The Gisborne office is already on the biggest fibre plan available and Chorus fibre runs past the site of the Ruatōria facility.
“It’ll be hooked up as soon as we start getting that facility ramped up,” says White. “We’ll be connecting fibre straight away. It’s going to be an essential part of the business.
“Every plant will be tracked and traced right through the production system and when we implement that system across the business, we want it to be top of the range. There will be handheld scanning devices feeding back into master information systems and ERP systems that tie back to everything.”
Moreover, the Ruatōria facility will house special equipment not directly supported in New Zealand. Some of it will be monitored and controlled in real time, so network latency won’t be an option. And then there’s security: once the company moves into production of high-THC cannabis, crops will need to be under the watch of security camera systems.
For now, says White, there is the job of global communication.
“I do a lot of Skyping and Zooming.

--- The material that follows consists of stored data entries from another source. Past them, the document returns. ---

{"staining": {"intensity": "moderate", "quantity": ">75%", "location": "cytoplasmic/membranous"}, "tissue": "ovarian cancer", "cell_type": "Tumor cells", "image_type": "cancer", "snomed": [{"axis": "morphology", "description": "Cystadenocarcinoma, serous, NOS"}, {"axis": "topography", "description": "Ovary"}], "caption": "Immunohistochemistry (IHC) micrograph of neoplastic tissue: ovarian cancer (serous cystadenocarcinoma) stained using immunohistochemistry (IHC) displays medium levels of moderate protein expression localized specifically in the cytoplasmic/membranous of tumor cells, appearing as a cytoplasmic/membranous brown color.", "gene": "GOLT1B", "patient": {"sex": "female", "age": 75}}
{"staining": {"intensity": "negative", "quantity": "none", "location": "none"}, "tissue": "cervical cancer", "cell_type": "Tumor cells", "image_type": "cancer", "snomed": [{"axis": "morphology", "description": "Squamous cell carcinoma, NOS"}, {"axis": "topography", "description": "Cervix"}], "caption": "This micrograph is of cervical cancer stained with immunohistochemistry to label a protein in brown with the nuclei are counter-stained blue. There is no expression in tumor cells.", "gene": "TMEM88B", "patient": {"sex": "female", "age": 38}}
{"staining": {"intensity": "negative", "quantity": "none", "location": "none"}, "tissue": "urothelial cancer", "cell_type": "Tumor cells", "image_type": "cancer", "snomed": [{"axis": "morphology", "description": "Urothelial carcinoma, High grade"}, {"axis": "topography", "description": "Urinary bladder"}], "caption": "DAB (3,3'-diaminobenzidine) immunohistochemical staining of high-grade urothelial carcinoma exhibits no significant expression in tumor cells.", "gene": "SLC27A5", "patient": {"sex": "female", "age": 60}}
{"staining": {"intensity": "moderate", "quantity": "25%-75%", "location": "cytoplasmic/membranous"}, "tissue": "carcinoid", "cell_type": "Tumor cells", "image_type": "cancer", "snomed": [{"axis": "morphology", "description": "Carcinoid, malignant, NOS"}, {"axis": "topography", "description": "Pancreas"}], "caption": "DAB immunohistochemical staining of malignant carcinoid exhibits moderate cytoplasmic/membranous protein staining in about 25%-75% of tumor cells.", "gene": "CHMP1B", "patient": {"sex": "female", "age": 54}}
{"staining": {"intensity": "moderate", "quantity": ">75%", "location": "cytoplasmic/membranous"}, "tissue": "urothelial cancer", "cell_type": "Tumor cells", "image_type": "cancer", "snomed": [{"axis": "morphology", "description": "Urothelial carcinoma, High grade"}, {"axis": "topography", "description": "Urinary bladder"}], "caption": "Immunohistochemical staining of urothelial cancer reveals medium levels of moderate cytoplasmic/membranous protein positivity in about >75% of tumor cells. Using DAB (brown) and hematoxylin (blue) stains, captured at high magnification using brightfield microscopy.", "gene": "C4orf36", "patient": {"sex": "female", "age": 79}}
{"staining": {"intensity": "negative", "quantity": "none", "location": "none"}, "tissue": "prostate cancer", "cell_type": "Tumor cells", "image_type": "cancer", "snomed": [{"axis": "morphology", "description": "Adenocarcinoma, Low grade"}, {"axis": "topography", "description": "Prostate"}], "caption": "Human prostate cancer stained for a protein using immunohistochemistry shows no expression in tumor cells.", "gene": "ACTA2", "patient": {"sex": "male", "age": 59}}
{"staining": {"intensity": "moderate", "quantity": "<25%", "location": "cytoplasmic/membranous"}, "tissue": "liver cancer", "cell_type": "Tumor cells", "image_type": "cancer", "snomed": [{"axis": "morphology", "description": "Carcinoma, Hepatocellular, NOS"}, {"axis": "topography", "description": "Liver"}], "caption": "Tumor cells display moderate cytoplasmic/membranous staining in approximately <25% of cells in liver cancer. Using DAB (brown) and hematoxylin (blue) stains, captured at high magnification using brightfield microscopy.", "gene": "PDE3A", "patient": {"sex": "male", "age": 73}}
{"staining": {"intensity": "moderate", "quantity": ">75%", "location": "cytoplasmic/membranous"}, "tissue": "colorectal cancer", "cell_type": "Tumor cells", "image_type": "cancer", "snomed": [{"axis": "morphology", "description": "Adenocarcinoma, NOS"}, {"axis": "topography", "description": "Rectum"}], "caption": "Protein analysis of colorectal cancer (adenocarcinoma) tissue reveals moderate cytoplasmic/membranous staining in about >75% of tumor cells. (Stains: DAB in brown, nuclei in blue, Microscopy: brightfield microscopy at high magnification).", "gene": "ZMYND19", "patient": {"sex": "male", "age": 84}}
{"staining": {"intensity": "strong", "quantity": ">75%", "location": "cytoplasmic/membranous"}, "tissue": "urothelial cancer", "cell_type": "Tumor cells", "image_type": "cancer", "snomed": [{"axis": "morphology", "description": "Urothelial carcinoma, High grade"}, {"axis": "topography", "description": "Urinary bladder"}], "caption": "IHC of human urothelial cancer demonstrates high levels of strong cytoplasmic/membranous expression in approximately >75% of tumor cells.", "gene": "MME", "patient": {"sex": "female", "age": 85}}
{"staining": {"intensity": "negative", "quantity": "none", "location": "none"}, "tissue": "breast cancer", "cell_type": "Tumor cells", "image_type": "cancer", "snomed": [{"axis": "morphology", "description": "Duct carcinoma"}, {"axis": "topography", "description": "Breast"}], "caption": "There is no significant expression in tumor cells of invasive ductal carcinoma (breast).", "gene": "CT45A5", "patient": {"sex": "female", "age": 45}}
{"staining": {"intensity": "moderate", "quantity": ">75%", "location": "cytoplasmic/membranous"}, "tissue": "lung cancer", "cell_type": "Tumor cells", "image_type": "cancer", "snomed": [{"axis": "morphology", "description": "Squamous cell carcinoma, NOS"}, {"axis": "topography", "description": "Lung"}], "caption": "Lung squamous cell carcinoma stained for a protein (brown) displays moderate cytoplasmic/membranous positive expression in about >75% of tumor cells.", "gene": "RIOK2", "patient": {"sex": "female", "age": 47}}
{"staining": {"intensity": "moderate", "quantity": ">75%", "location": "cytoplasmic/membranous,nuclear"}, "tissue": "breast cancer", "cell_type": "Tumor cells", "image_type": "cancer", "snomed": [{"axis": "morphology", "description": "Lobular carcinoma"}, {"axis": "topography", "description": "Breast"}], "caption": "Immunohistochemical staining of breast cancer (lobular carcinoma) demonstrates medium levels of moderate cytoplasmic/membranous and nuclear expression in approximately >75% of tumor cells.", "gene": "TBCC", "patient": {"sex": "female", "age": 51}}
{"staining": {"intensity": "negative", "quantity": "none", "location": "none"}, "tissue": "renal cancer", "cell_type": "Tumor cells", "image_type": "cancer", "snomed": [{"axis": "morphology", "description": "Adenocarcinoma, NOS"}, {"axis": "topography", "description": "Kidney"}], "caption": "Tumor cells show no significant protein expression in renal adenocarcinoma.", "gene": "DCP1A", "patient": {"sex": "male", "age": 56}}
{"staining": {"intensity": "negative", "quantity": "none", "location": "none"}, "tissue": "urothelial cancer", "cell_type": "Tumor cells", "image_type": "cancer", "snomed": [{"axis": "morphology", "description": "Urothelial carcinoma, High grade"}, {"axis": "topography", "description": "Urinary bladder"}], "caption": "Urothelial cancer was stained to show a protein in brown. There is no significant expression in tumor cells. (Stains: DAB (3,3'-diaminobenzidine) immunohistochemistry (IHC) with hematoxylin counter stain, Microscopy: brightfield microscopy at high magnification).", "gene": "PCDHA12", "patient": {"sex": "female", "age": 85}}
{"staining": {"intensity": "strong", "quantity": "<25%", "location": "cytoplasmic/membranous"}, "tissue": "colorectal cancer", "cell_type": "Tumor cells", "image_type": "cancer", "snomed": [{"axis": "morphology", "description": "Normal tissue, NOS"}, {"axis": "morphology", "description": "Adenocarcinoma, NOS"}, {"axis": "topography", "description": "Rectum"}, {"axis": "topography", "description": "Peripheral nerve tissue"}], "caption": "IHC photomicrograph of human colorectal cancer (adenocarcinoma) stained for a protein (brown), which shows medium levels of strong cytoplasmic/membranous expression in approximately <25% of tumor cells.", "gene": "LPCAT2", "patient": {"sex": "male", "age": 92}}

We’re always talking to the US, Canada, Asia. It’s really key to make sure it works straight away. When you move into global business, you are online all the time. It loops into these 24-hour work days.”
There are many other signs of vitality in the city long regarded as the end of the line. Late last year, the Gisborne Herald reported that job vacancies in the city were up 40% on 2017. The day before I visited, the paper led with the news that tourist spending in the city grew by three times the national average in 2018.
But not all the business growth, or the appetite for data, is on a grand scale. Much of it happens over the kitchen table. And some of it – another thing these three centres have in common is a higher-than-average youth population – is not about this generation, but the next.
If you want to see where things are heading, keep an eye on that data. It tells many stories.